“I don’t believe FDA will have enough resources to pay the states all they need and the states will not have the funding to do it on their own,” Dr. Acheson says. For example, state agencies have traditionally been responsible for inspecting farms while USDA’s Agricultural Marketing Service (AMS) inspects, certifies, and grades agricultural and other farm products. Under FSMA, FDA will have the authority to inspect certain food safety issues on larger farms, a responsibility it would prefer to delegate. “AMS inspectors are trained in food quality and in grading, not in food safety,” Dr. Acheson says. “Someone will have to pay for their training as food safety professionals.”
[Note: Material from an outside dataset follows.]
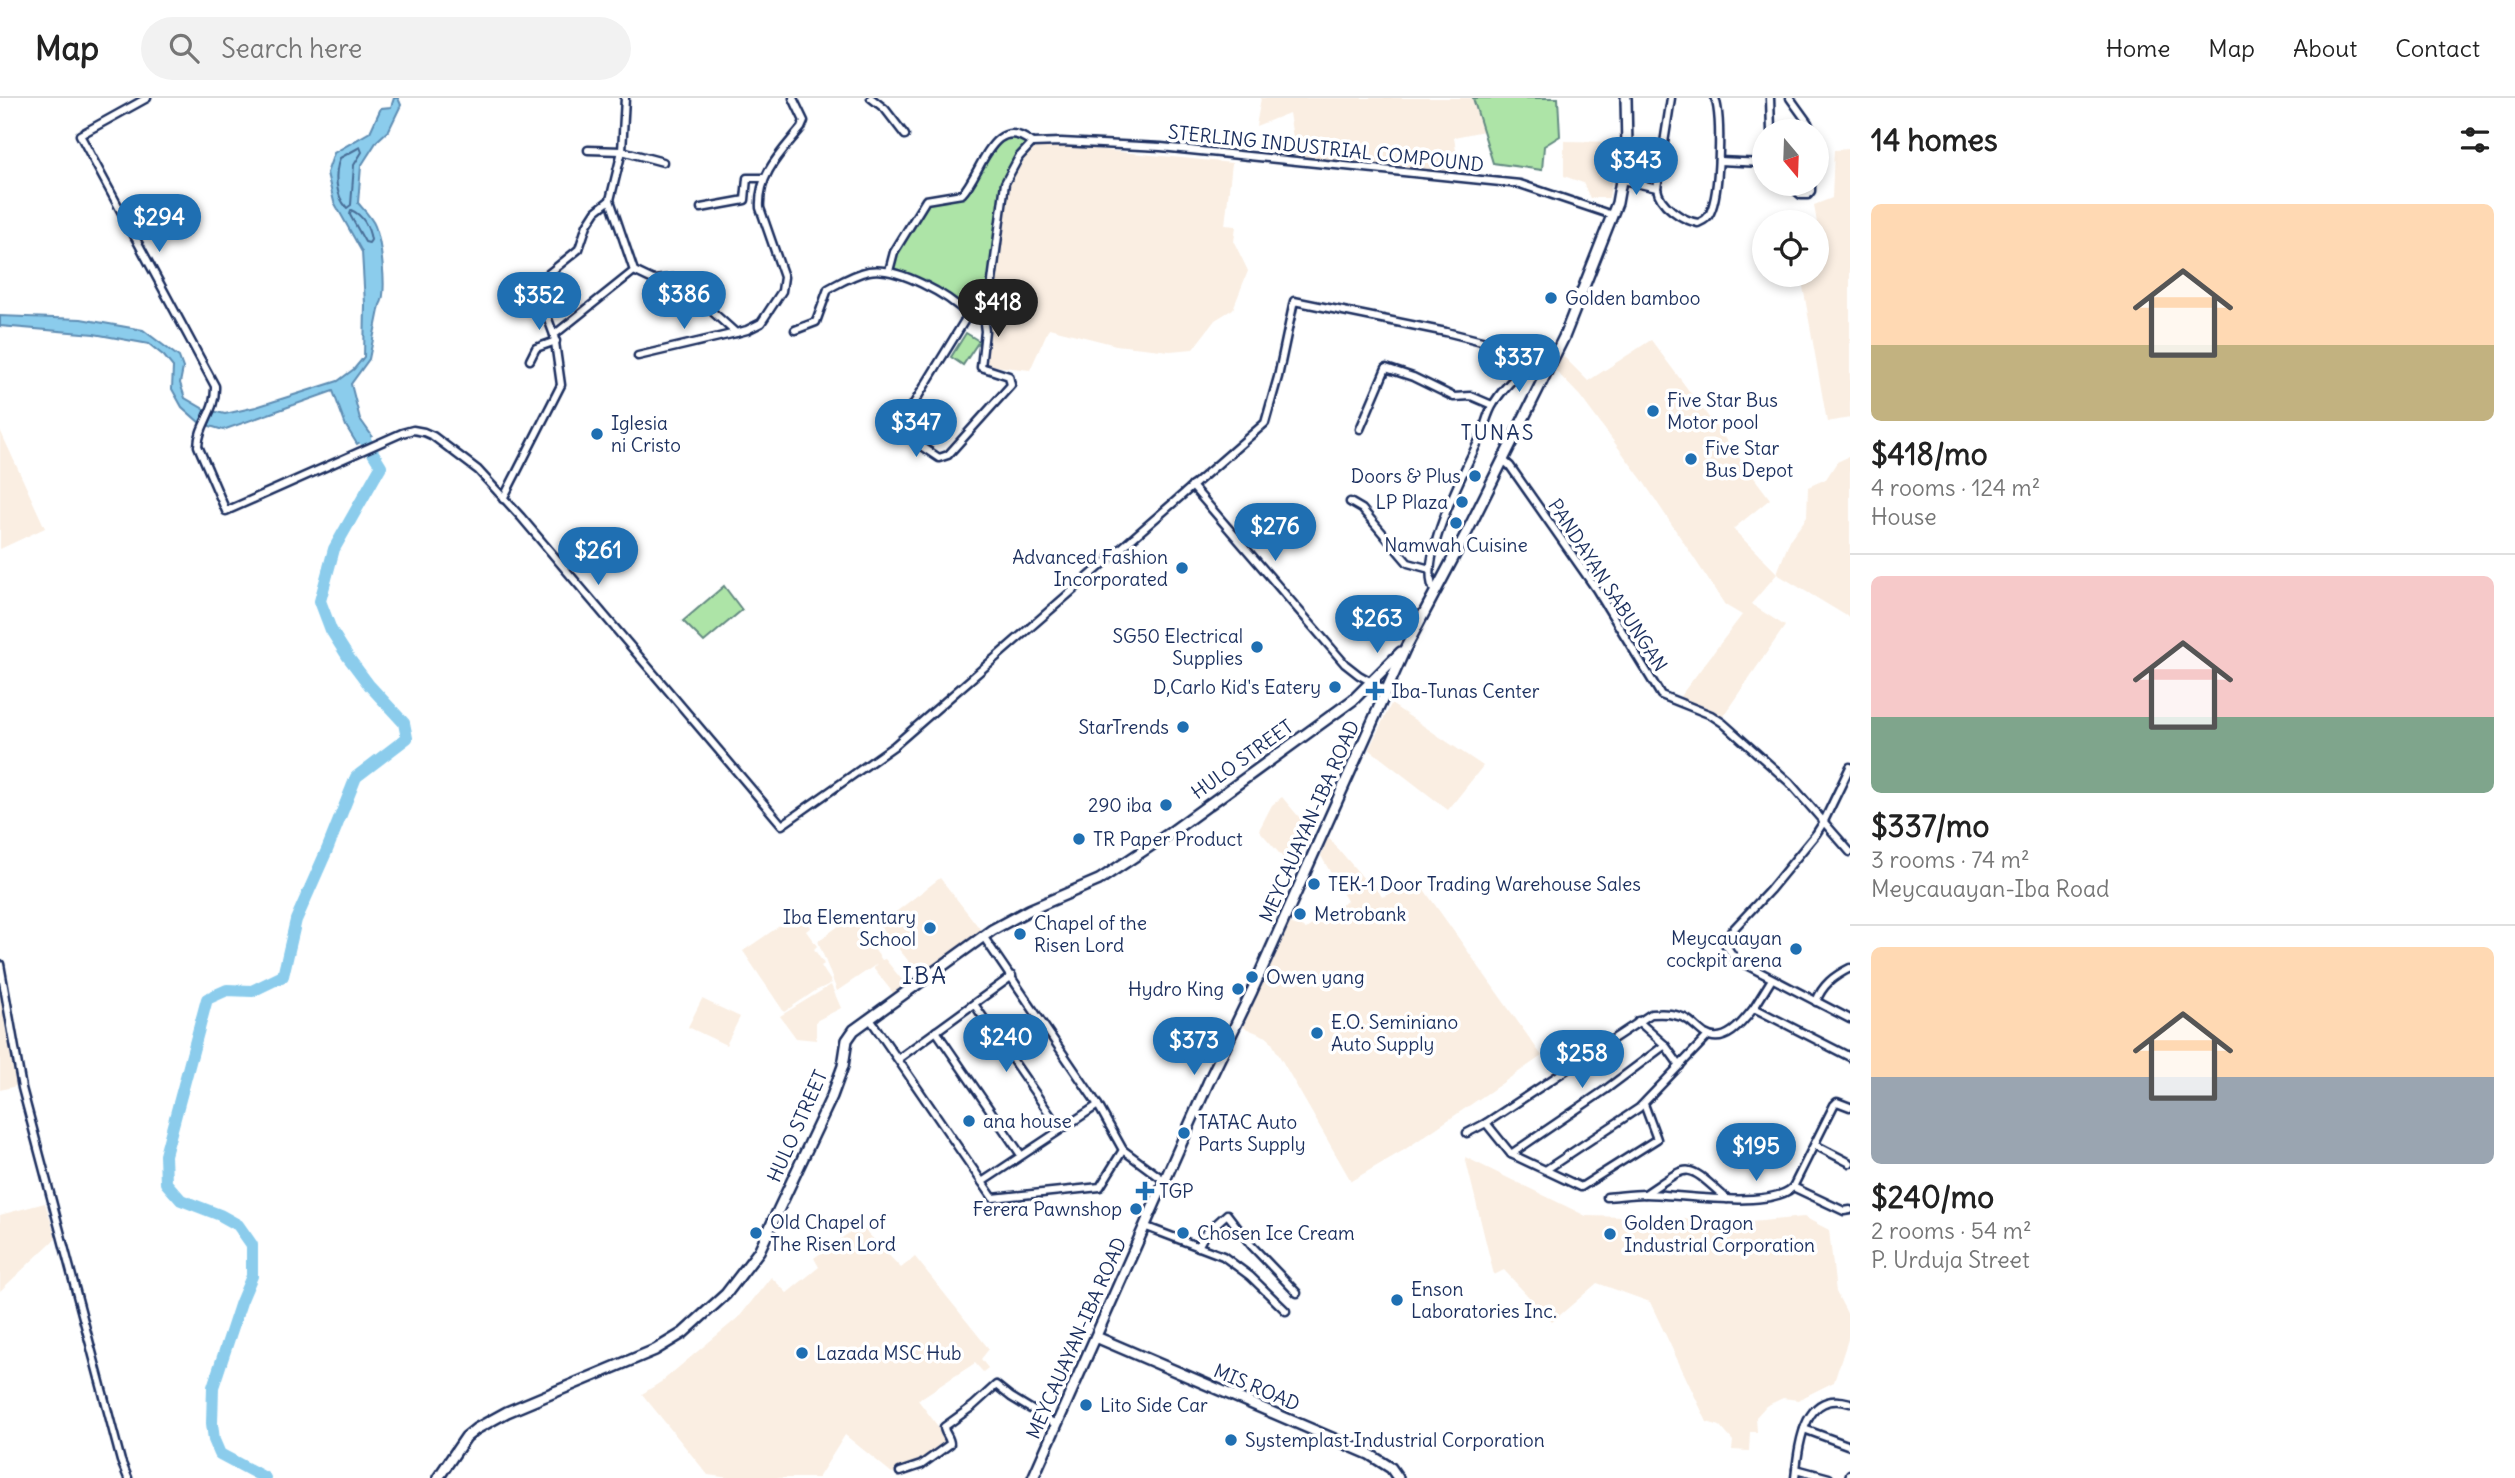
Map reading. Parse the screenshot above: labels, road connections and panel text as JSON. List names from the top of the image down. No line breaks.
{"streets":{"street":["STERLING INDUSTRIAL COMPOUND","PANDAYAN SABUNGAN","HULO STREET","MEYCAUAYAN-IBA ROAD","MIS ROAD"]},"crossings":[["STERLING INDUSTRIAL COMPOUND","MEYCAUAYAN-IBA ROAD"],["PANDAYAN SABUNGAN","MEYCAUAYAN-IBA ROAD"],["HULO STREET","MEYCAUAYAN-IBA ROAD"],["MEYCAUAYAN-IBA ROAD","MIS ROAD"]],"districts":["TUNAS","IBA"],"places":{"other":["Golden bamboo","Five Star Bus Motor pool","Iglesia ni Cristo","Five Star Bus Depot","Doors & Plus","LP Plaza","Namwah Cuisine","Advanced Fashion Incorporated","SG50 Electrical Supplies","D,Carlo Kid's Eatery","StarTrends","290 iba","TR Paper Product","TEK-1 Door Trading Warehouse Sales","Metrobank","Iba Elementary School","Chapel of the Risen Lord","Meycauayan cockpit arena","Owen yang","Hydro King","E.O. Seminiano Auto Supply","ana house","TATAC Auto Parts Supply","Ferera Pawnshop","Old Chapel of The Risen Lord","Chosen Ice Cream","Golden Dragon Industrial Corporation","Enson Laboratories Inc.","Lazada MSC Hub","Lito Side Car","Systemplast Industrial Corporation"],"health":["Iba-Tunas Center","TGP"]},"north":"bottom","page":{"header":"Map","search":"Search here","nav":["Home","Map","About","Contact"],"heading":"14 homes","price":["$343","$294","$386","$352","$418","$337","$347","$276","$261","$263","$240","$373","$258","$195"],"list":[{"name":"$418/mo","note":"4 rooms · 124 m² · House"},{"name":"$337/mo","note":"3 rooms · 74 m² · Meycauayan-Iba Road"},{"name":"$240/mo","note":"2 rooms · 54 m² · P. Urduja Street"}]}}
Last year, public health organizations including the Pew Charitable Trusts, the American Public Health Association, and the Association of Public Health Laboratories pressured lawmakers to increase FDA’s funding for FSMA. Expect to see similar actions this year especially because of worries that the fiscally-minded, Republican-controlled Congress may be reluctant to grant the agency significant additional funding. Indeed, there already are signs of congressional mistrust; the funding bill gives the inspector general at the Department of Health and Human Services (FDA’s parent agency) $1.5 million extra to conduct oversight investigations of the FDA. The bill notes that FDA’s resources have increased by more than 60 percent over the past five years as its responsibilities have grown, but effective oversight has not kept pace.
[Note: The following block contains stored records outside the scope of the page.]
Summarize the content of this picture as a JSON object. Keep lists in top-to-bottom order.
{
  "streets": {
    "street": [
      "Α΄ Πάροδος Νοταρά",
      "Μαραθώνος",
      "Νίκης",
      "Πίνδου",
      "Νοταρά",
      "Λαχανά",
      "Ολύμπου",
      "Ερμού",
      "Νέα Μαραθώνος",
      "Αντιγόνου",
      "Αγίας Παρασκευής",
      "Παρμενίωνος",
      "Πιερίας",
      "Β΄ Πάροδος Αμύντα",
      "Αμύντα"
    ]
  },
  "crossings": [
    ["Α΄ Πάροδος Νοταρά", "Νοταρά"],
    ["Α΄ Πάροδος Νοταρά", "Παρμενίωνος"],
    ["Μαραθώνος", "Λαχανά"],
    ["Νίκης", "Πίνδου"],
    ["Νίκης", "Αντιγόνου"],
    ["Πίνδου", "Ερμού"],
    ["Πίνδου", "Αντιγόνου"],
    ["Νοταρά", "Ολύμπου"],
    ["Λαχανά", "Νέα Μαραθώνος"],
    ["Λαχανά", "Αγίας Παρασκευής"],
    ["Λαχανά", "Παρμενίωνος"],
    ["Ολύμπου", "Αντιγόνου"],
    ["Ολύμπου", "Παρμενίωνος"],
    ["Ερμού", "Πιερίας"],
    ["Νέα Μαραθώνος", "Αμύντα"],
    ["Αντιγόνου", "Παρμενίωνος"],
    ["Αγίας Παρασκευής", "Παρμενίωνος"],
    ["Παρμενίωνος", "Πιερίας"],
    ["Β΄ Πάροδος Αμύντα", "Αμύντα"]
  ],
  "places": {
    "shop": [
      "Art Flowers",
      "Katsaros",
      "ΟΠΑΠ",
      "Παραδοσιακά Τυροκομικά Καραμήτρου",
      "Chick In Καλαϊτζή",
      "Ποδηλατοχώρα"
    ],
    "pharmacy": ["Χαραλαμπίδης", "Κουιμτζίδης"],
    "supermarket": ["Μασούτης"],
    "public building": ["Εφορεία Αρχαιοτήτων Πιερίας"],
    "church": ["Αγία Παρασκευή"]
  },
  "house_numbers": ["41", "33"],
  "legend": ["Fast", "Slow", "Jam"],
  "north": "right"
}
The real reason appears to be more deep-seated. “During the past year, FDA has informed non-governmental stakeholders of important decisions and announcements before they informed the [congressional] committees,” according to an explanatory statement of the funding bill, which also carries the weight of law. “A collaborative working relationship between the committees and the agency is necessary to ensure efficient and effective implementation of Congress’s funding decisions. These actions jeopardized this relationship. As such, FDA is directed to ensure the committees are notified of major changes to existing policies and any significant developments in its operations prior to providing non-governmental stakeholders such information.”
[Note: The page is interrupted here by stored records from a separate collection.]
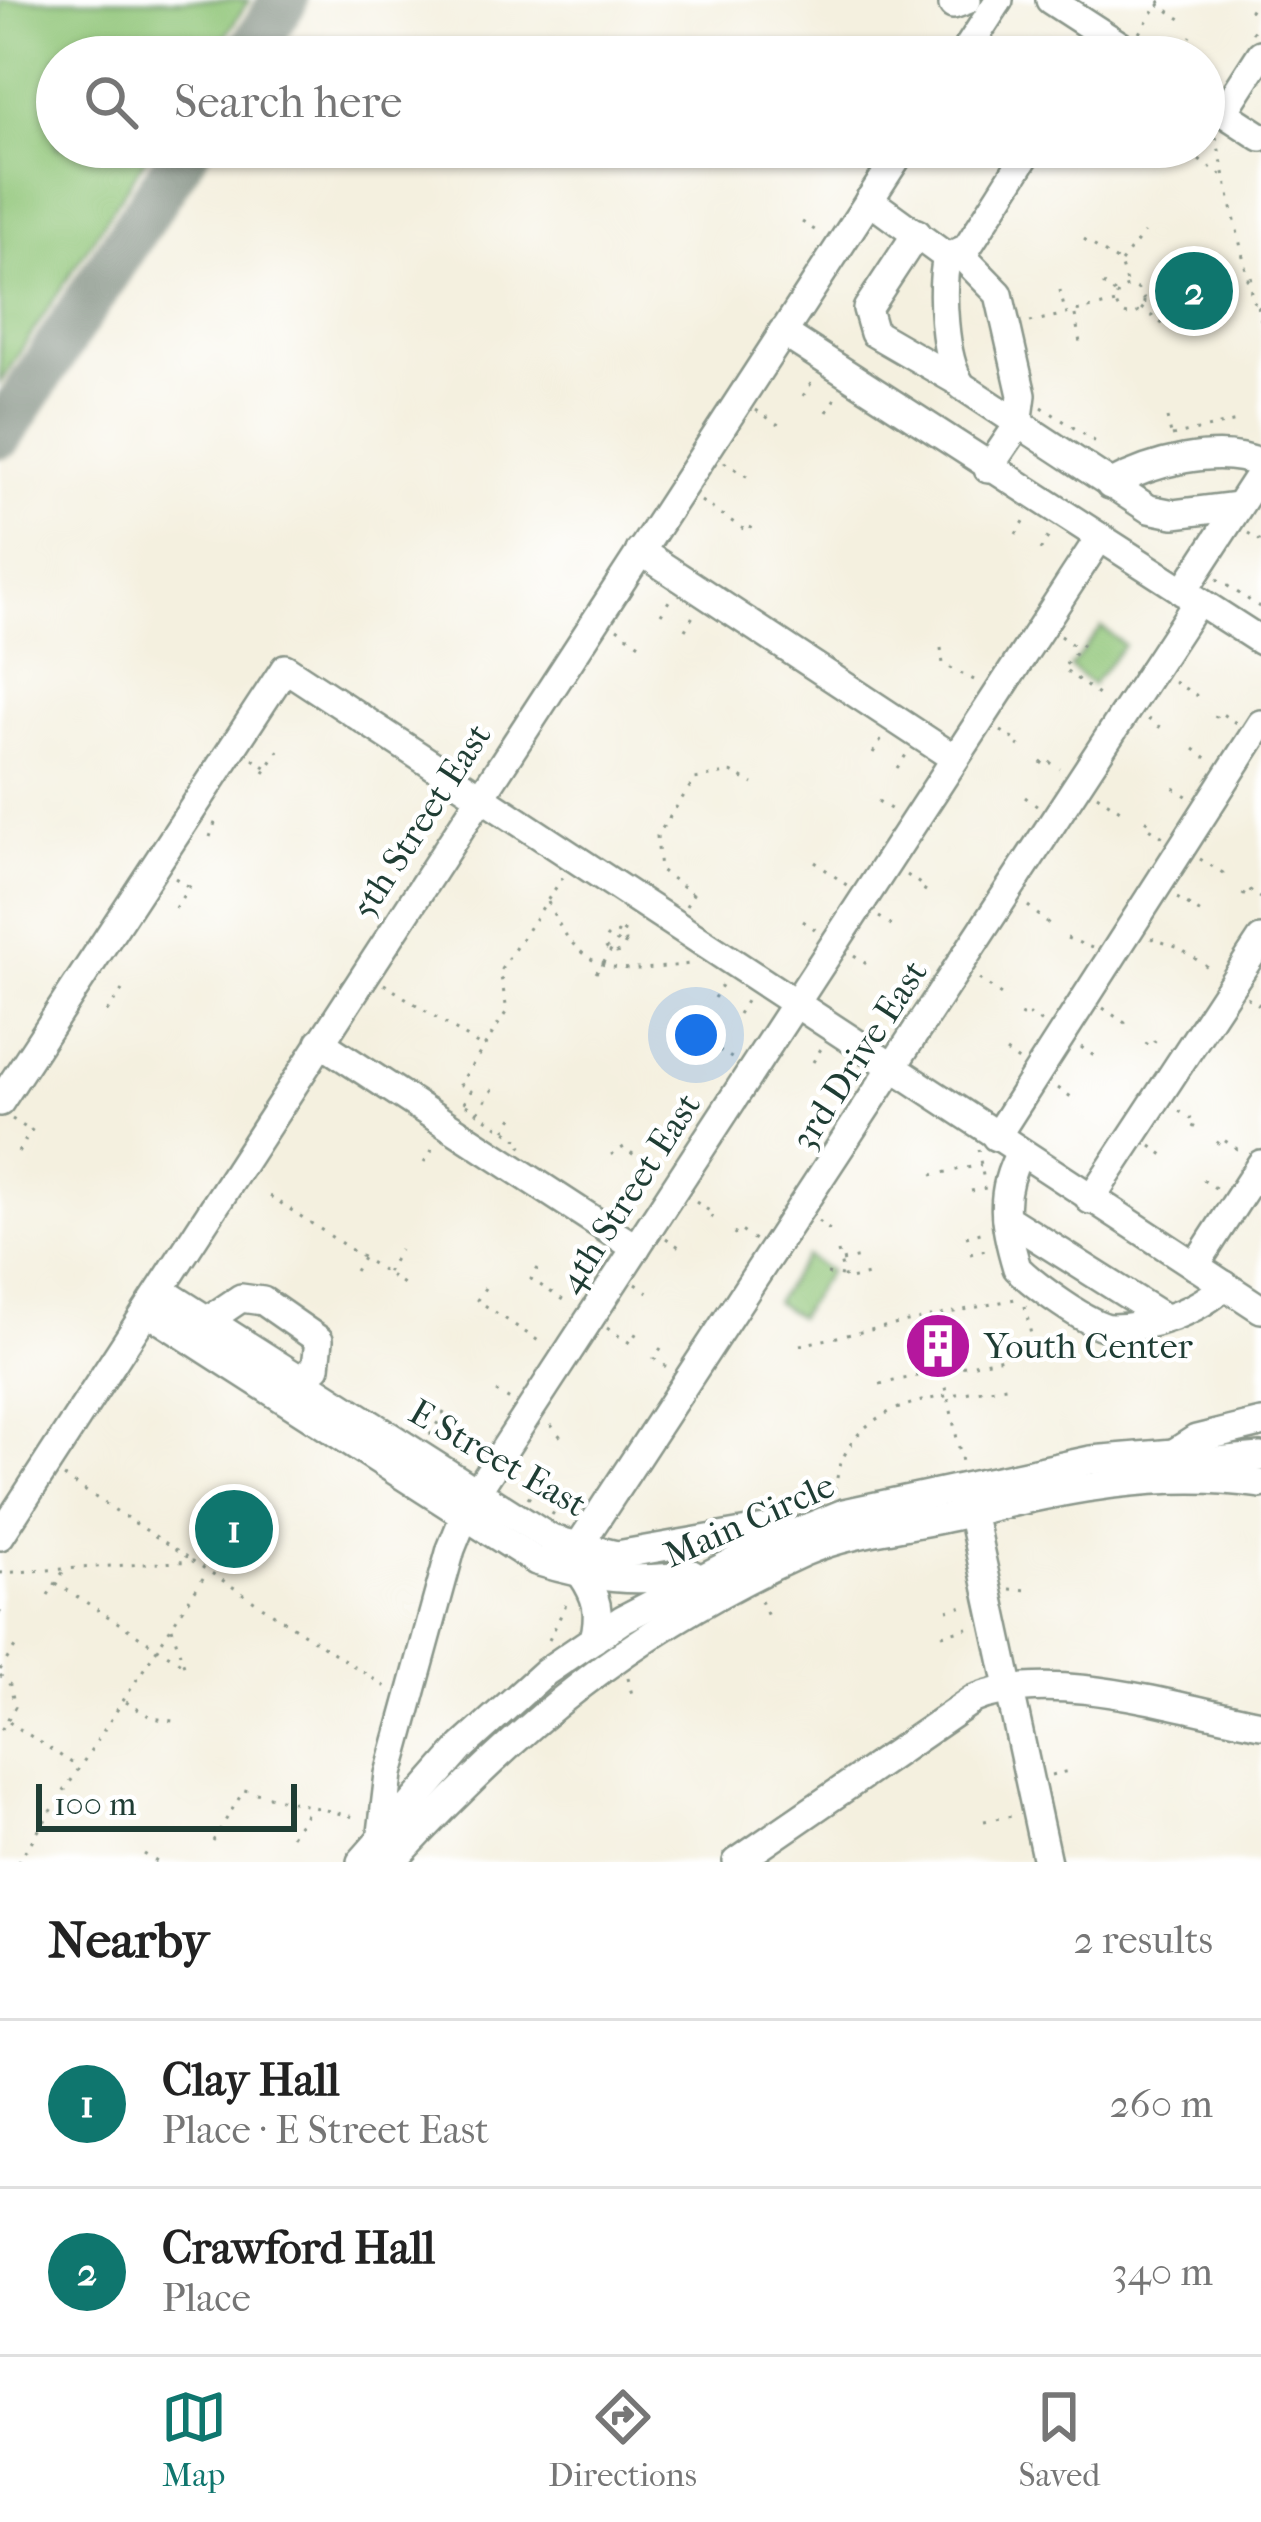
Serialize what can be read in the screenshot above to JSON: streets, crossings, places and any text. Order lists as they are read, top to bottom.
{
  "streets": {
    "street": [
      "5th Street East",
      "3rd Drive East",
      "4th Street East",
      "E Street East",
      "Main Circle"
    ]
  },
  "crossings": [
    ["5th Street East", "E Street East"],
    ["3rd Drive East", "E Street East"],
    ["4th Street East", "E Street East"],
    ["4th Street East", "Main Circle"],
    ["E Street East", "Main Circle"]
  ],
  "places": {
    "building": ["Youth Center"]
  },
  "scale_bar": "100 m",
  "page": {
    "search": "Search here",
    "pins": ["2", "1"],
    "scale": "100 m",
    "heading": ["Nearby", "2 results"],
    "list": [
      {
        "mark": "1",
        "name": "Clay Hall",
        "note": "Place · E Street East",
        "value": "260 m"
      },
      {
        "mark": "2",
        "name": "Crawford Hall",
        "note": "Place",
        "value": "340 m"
      }
    ],
    "nav": ["Map", "Directions", "Saved"]
  }
}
The funding bill gives the CDC nearly $405 million to respond to the growing threats of emerging and zoonotic infectious diseases. Of this amount, nearly $48 million is dedicated to food safety, an increase of $8 million for the agency to acquire “advanced DNA technology to improve and modernize diagnostic capabilities and enhance surveillance, detection, and prevention efforts at the state and local levels.” CDC labs receive an additional $7.25 million to “establish cutting-edge lab diagnostics to improve rapid identification and detection of emerging pathogens; establish an innovative e-pathology system to speed communication and establish virtual specimen sharing in real time; and increase research capacity and safety in high-containment labs.”
USDA Inspections
The funding bill also allocates slightly more than $1 billion to USDA’s Food Safety and Inspection Service (FSIS). In order to counter economic fraud and improve the safety of the nation’s seafood supply, FSIS, in conjunction with USDA and FDA, “is encouraged to support developing technologies that will provide rapid, portable, and facile screening of food fish species at port sites and wholesale and retail centers,” the explanatory statement says.
As part of its emphasis on prevention of foodborne pathogens, FSIS this year hopes to encourage private facilities to voluntarily develop food defense plans to prevent intentional contamination, with the goal of achieving 90 percent compliance by September 30. FSIS also wants to develop new and enhance existing policies, procedures, notices, and directives to industry to sample, test, and establish new Salmonella performance standards for raw ground chicken and parts, raw beef, and raw pork. It will also direct more than 80 percent of its investigative and enforcement activities on food safety issues. In July, FSIS is expected to finalize recordkeeping regulations that will require all establishments and retail stores that grind raw beef products intended for commerce to maintain records of their suppliers.
China Food Not Welcomed
The 1,600-plus-page funding bill has been criticized because lawmakers inserted a number of amendments of particular interest to them or their constituents that otherwise would not have been passed into law. One of these provisions bars poultry that is processed and cooked in China from being used in the nation’s school lunch and breakfast programs, the Child and Adult Care Food Program, and the Summer Food Service Program. FSIS had previously granted approval to four Chinese poultry processing plans to export cooked chicken to the U.S. so long as the birds had been raised and slaughtered in the U.S., Canada, or Chile. The decision raised red flags, so to speak, among U.S. consumer and other groups because of China’s abysmal food safety record.